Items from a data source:
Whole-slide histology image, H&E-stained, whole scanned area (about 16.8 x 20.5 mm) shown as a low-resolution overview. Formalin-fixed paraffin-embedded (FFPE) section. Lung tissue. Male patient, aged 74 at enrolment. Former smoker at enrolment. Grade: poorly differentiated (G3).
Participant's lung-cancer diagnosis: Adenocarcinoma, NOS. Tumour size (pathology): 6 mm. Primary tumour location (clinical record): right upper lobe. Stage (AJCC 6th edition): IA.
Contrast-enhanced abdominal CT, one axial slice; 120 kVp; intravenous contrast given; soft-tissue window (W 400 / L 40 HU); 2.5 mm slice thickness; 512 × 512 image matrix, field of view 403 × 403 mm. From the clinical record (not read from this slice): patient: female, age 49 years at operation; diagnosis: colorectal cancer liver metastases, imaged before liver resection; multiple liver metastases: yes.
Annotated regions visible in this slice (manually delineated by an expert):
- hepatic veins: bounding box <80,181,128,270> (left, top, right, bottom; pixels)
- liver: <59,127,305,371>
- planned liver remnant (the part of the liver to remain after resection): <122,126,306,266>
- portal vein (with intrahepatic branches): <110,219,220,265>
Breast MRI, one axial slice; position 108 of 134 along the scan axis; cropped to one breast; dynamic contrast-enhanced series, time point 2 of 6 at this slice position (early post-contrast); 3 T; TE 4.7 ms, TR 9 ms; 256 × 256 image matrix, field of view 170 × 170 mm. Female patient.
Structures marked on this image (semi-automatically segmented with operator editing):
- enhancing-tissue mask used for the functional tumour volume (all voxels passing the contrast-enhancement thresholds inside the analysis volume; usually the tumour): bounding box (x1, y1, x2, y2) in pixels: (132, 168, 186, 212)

(Task to carry out):
With nothing added or dropped, reproduce all the data exactly.

(Task result):
Whole-slide histology image, H&E-stained, whole scanned area (about 16.8 x 20.5 mm) shown as a low-resolution overview. Formalin-fixed paraffin-embedded (FFPE) section. Lung tissue. Male patient, aged 74 at enrolment. Former smoker at enrolment. Grade: poorly differentiated (G3).
Participant's lung-cancer diagnosis: Adenocarcinoma, NOS. Tumour size (pathology): 6 mm. Primary tumour location (clinical record): right upper lobe. Stage (AJCC 6th edition): IA.
Contrast-enhanced abdominal CT, one axial slice; 120 kVp; intravenous contrast given; soft-tissue window (W 400 / L 40 HU); 2.5 mm slice thickness; 512 × 512 image matrix, field of view 403 × 403 mm. From the clinical record (not read from this slice): patient: female, age 49 years at operation; diagnosis: colorectal cancer liver metastases, imaged before liver resection; multiple liver metastases: yes.
Annotated regions visible in this slice (manually delineated by an expert):
- hepatic veins: bounding box <80,181,128,270> (left, top, right, bottom; pixels)
- liver: <59,127,305,371>
- planned liver remnant (the part of the liver to remain after resection): <122,126,306,266>
- portal vein (with intrahepatic branches): <110,219,220,265>
Breast MRI, one axial slice; position 108 of 134 along the scan axis; cropped to one breast; dynamic contrast-enhanced series, time point 2 of 6 at this slice position (early post-contrast); 3 T; TE 4.7 ms, TR 9 ms; 256 × 256 image matrix, field of view 170 × 170 mm. Female patient.
Structures marked on this image (semi-automatically segmented with operator editing):
- enhancing-tissue mask used for the functional tumour volume (all voxels passing the contrast-enhancement thresholds inside the analysis volume; usually the tumour): bounding box (x1, y1, x2, y2) in pixels: (132, 168, 186, 212)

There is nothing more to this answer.